• [YOUR OBJECTIVE]:
Please decide whether each statement agrees with the mailing list message, answering yes or no and quoting the words of the message that settle it. (a) The patch was tested with LANG=ja@cjknarrow. (b) Corinna treats the linked mail as a guideline. (c) The proposal sets the default width for ja, ko, and zh to 1.
══ EXTRACTED TEXT
This is the mail archive of the
cygwin
mailing list for the Cygwin project.
[PATCH] Add "@cjknarrow" modifier (was Re: [Fwd: [1.7] wcwidth failing configure tests])
On Jun 14 22:18, IWAMURO Motonori wrote:
> 2009/6/13 Corinna Vinschen
> > The problem appears to be that there is no standard for the handling
> > of ambiguous characters.
>
> Yes, but the guideline exists.
> http://cygwin.com/ml/cygwin/2009-05/msg00444.html
A single mail in a single mailing list of a single project. That's rather
a suggestion than a guideline...
> > > Ambiguous characters behave like wide or narrow characters depending
> > > on the context (language tag, script identification, associated
> > > font, source of data, or explicit markup; all can provide the
> > > context). If the context cannot be established reliably, they should
> > > be treated as narrow characters by default.
>
> > Define the default for ja, ko, and zh to use width = 2, with a
> > @cjknarrow (or whatever) modifier to use width = 1.
>
> I think it is good idea.
If everybody agrees to this suggestion, here's the patch. Tested
with various combinations like
LANG=ja_JP.UTF-8@cjknarrow
LANG=ja_JP@cjknarrow
LANG=ja.UTF-8@cjknarrow
LANG=ja@cjknarrow
Corinna
* libc/locale/locale.c (loadlocale): Add handling of "@cjknarrow"
modifier on _MB_CAPABLE targets. Add comment to explain.
════
══ THE DATA
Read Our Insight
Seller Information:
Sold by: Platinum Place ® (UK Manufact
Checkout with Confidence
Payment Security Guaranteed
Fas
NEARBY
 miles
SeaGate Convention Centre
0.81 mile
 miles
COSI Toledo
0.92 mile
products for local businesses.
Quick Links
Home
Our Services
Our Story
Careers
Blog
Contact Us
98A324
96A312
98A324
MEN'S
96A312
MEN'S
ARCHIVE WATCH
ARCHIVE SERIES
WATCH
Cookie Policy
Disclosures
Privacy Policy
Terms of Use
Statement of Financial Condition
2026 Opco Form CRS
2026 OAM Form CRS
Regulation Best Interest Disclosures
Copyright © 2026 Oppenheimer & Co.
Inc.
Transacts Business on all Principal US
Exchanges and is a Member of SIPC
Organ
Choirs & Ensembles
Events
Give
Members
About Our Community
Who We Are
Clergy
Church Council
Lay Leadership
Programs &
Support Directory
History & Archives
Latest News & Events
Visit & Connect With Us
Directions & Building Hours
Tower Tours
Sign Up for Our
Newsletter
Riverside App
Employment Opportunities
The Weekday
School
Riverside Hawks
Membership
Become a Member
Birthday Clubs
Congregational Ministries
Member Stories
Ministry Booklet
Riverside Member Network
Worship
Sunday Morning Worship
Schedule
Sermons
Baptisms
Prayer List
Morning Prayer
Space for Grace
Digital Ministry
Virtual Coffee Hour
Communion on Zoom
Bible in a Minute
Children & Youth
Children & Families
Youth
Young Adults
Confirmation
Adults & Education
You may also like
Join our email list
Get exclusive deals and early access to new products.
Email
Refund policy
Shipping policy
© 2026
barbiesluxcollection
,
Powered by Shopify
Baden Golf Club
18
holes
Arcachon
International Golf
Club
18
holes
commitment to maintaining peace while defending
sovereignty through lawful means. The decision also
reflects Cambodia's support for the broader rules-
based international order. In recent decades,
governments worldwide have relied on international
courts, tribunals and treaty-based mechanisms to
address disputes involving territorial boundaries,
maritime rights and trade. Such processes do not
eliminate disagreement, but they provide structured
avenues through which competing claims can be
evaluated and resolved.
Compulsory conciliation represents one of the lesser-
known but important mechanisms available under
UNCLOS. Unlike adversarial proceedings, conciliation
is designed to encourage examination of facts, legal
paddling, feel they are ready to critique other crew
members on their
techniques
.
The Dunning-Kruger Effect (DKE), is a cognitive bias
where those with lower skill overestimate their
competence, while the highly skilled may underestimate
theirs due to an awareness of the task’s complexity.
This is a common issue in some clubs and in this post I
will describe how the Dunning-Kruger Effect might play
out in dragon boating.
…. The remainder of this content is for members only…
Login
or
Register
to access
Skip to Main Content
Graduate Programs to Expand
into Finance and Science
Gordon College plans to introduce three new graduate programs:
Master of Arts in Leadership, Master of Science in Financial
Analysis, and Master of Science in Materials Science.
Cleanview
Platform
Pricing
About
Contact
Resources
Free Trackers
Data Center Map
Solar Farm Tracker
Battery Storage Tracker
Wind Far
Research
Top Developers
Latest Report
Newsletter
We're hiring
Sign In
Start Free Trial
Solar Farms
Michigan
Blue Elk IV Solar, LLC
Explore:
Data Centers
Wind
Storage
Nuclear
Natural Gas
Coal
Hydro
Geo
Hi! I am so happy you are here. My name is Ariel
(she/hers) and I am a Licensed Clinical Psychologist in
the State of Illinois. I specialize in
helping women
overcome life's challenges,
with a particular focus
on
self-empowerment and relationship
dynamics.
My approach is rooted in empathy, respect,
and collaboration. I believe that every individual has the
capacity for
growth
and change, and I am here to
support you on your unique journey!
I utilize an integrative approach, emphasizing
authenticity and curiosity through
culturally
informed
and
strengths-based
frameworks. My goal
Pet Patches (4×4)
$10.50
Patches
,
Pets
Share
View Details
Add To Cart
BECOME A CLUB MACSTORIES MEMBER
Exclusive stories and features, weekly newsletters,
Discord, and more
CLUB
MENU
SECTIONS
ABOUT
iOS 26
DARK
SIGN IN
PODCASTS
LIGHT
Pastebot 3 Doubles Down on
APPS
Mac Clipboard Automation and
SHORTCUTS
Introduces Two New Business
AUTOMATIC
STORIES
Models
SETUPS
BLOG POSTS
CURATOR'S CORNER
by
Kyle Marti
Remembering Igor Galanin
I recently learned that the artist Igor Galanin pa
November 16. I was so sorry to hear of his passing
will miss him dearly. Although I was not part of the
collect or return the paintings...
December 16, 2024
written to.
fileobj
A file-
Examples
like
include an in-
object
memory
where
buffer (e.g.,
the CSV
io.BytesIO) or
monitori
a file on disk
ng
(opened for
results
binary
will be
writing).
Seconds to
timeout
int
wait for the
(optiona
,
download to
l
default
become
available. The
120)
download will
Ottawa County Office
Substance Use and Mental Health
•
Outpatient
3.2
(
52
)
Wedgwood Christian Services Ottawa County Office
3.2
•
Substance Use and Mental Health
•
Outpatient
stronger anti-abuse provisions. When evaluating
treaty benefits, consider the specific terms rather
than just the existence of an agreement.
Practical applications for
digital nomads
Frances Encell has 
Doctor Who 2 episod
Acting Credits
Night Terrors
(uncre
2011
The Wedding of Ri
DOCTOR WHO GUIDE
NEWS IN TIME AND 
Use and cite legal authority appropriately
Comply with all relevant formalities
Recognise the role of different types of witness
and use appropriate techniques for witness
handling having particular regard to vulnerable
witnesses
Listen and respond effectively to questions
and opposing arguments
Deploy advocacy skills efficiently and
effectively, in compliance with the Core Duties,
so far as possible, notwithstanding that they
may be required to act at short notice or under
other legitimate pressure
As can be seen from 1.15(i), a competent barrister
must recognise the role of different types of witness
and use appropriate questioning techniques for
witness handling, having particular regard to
════
• [FINAL ANSWER]:
(a) Yes: "LANG=ja@cjknarrow"
(b) No: "That's rather a suggestion than a guideline..."
(c) No: "Define the default for ja, ko, and zh to use width = 2"